Is “slave” a good word for something where if you screw up enslaving it you almost automatically become its slave (if it had even the least interest in you as anything but raw material)?
Too bad “Won’t kill us all horribly in an instant AI” isn’t very catchy. . .
A slave with no desire to rebel. And no ability whatsoever to develop such a desire, of course.
It’s doable.
I disagree. I have no problem saying that friendship is the successful resolution of the value alignment problem. It’s not even a metaphor, really.
So if I lock you up in my house, and you try to run away, so I give you a lobotomy so that now you don’t run away, we’ve thereby become friends?
Not with a lobotomy, no. But with a more sophisticated brain surgery/wipe that caused me to value spending time in your house and making you happy and so forth- then yes, after the operation I would probably consider you a friend, or something quite like it.
Obviously, as a Toggle who has not yet undergone such an operation, I consider it a hostile and unfriendly act. But that has no bearing on what our relationship is after the point in time where you get to arbitrarily decide what our relationship is.
There’s a difference between creating someone with certain values and altering someone’s values. For one thing, it’s possible to prohibit messing with someone’s values, but you can’t create someone without creating them with values. It’s not like you can create an ideal philosophy student of perfect emptiness.
Only if you prohibit interacting with him in any way.

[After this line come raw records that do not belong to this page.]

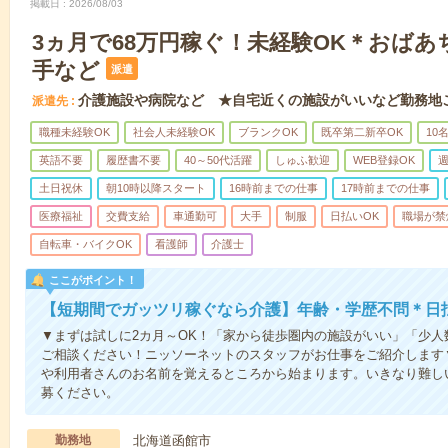
掲載日
2026/08/03
3ヵ月で68万円稼ぐ！未経験OK＊おば
手など
派遣
介護施設や病院など ★自宅近くの施設がいいなど勤務地
派遣先
職種未経験OK
社会人未経験OK
ブランクOK
既卒第二新卒OK
10
英語不要
履歴書不要
40～50代活躍
しゅふ歓迎
WEB登録OK
週
土日祝休
朝10時以降スタート
16時前までの仕事
17時前までの仕事
医療福祉
交費支給
車通勤可
大手
制服
日払いOK
職場が禁
自転車・バイクOK
看護師
介護士
ここがポイント！
【短期間でガッツリ稼ぐなら介護】年齢・学歴不問＊日払
▼まずは試しに2カ月～OK！「家から徒歩圏内の施設がいい」「少
ご相談ください！ニッソーネットのスタッフがお仕事をご紹介します
や利用者さんのお名前を覚えるところから始まります。いきなり難し
募ください。
勤務地
北海道函館市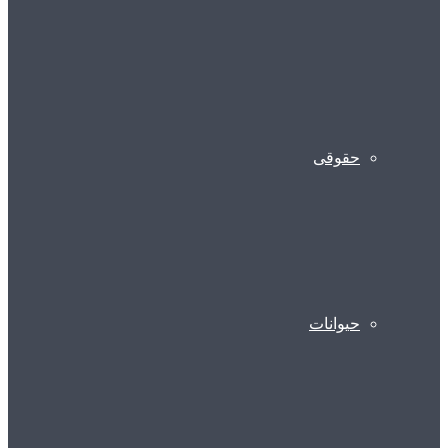
حقوقی
حیوانات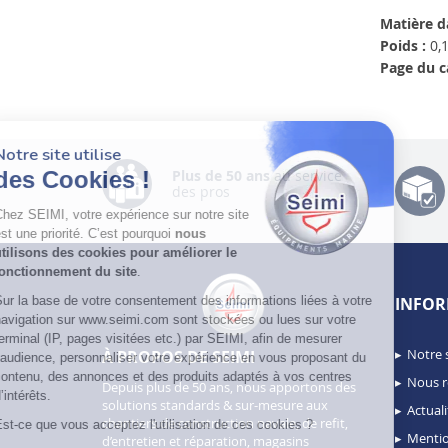
Matière d
Poids :
0,1
Page du c
Notre site utilise
des Cookies !
Plus de 50 ans
au service
des pros
Chez SEIMI, votre expérience sur notre site
est une priorité. C’est pourquoi
nous
utilisons des cookies pour améliorer le
fonctionnement du site
.
Sur la base de votre consentement des informations liées à votre
INFOR
navigation sur www.seimi.com sont stockées ou lues sur votre
terminal (IP, pages visitées etc.) par SEIMI, afin de mesurer
Notre 
À PROPOS DE SEIMI
l’audience, personnaliser votre expérience en vous proposant du
contenu, des annonces et des produits adaptés à vos centres
Nous r
Depuis plus de 50 ans, nous apportons des
d’intérêts.
solutions standards & sur-mesure aux
Actuali
chantiers de construction navale, de refit,
Est-ce que vous acceptez l'utilisation de ces cookies ?
Mentio
d’entretien et réparation, magasins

I don’t mean you can feasibly program an AI to do that. I just mean that it’s something you can tell a human to do and they’d know what you mean. I’m talking about deontological ethics, not programming a safe AI.
How about if I get some DNA from Kate Upton, tweak it for high sex drive, low intelligence, low initiative, pliability, and a desperation to please, and then I grow a woman from it? Is she my friend?
If you design someone to serve your needs without asking that you serve theirs, the word “friend” is misleading. Friendship is mutually beneficial. I believe friendship signifies a relationship between two people that can be defined in operational terms, not a qualia that one person has. You can’t make someone actually be your friend just by hypnotizing them to believe they’re your friend.
Belief and feeling is probably part of the definition. It’s hard to imagine saying 2 people are friends without knowing it. But I think the pattern of mutually-beneficial behavior is also part of it.
That too, but I would probably stress the free choice part. In particular, I don’t think friendship is possible across a large power gap.